In the coming class, day 3, they will explore how the depression of the 1890s affected their worker, and explore what political issues would have won this person’s support. Here is the exercise we will use, in Keynote. We will first start by selecting issues that the voters would have been drawn to in the 1890s, and classify him or her as a Republican, Democrat, Populist, Progressive or Radical. Then we will look at the two major parties in 1896 and 1912, see how various issues were taken up by the parties, and have their individuals vote in each election based on county electoral return maps (thank you, Wikipedia, for putting these online).

I have designed the in-class exercises to support the students’ work in the online component of the class, which includes composing several essays for each unit, as well as two document analysis papers, which are based on primary sources for each unit. Because it is a flipped classroom, I tried to hew closely to the structure of the textbook to provide structure and clarity.

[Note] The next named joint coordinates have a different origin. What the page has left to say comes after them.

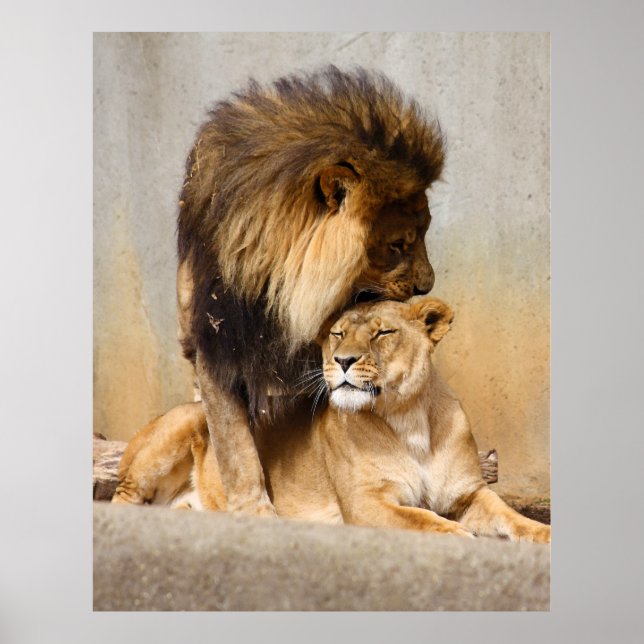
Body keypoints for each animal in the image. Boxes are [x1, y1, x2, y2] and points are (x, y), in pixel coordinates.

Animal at [114, 296, 550, 544]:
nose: (342, 360)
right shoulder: (364, 503)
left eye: (383, 333)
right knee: (123, 497)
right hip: (185, 422)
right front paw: (458, 534)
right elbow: (420, 518)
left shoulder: (469, 493)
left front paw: (543, 534)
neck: (408, 418)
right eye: (337, 334)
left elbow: (512, 517)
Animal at [175, 66, 446, 516]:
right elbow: (234, 444)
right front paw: (254, 509)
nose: (428, 285)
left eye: (423, 234)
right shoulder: (214, 344)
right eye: (398, 245)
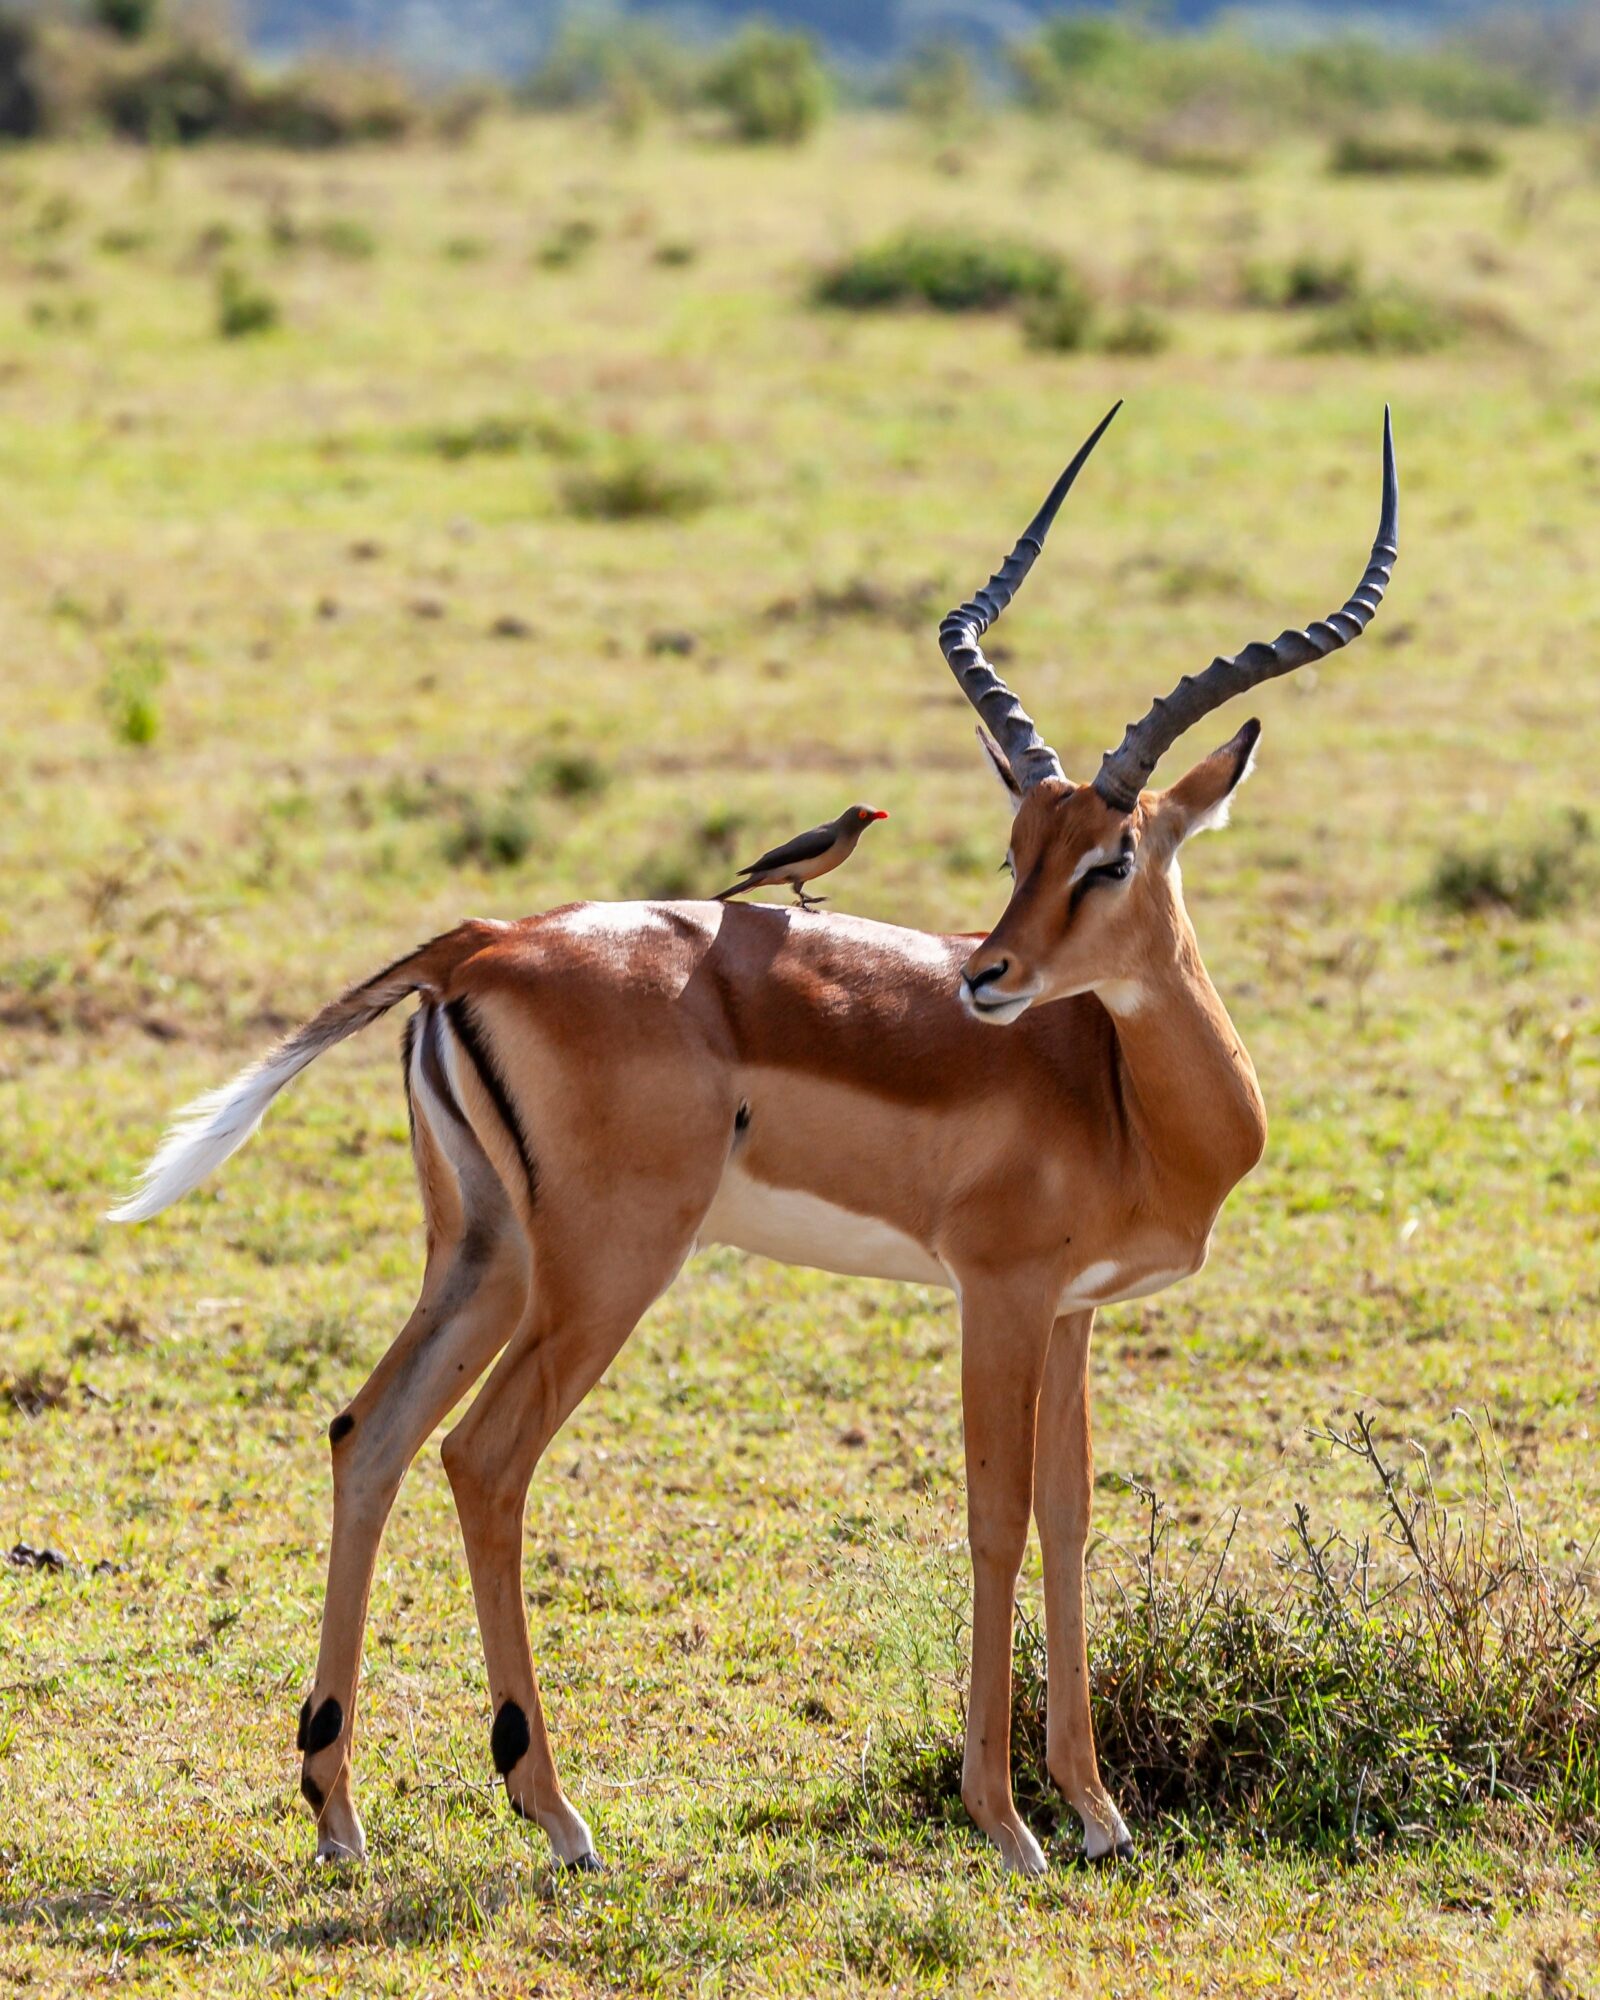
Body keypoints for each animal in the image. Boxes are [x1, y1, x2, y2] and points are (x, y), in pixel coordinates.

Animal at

I plan to continue using these fictional individuals throughout the semester to help develop students’ historical empathy, which is a broader goal that I have mentioned to students in class, but did not include on my learning outcomes in the syllabus. I explained that this is a skill that is quite useful in many areas of work: marketing, market research, business planning, policy and public affairs–i.e. being able to see an issue through someone else’s eyes and reconstructing their experience is a valuable skill. Occasionally I will assign them individuals whose experiences would be quite different from their own, but in this first iteration I let them choose.

Benefits of this Approach:

–helps students learn how to work in groups

–provides ample opportunity to apply their reading/knowledge

–multiple opportunities to review, reflect, and comment on material for class

–several introductions to the material that will be used in their assessments (particularly their document analysis papers)

Downsides:

–students can get weary of group work and active learning (something I hope won’t happen since we only have 12 meetings)

–requires that students have done the reading and thought about it. The textbook reviews help with this, but active learning requires still further attention to detail that does not always come with the first read-through of a textbook

–the coverage problem (see my tears): while I haven’t given up a textbook (in fact, this approach suggests that I’m doubling down on the textbook, but I have ideas about how to reform this going forward), it does feel like there are huge, important chunks of content that are being left out.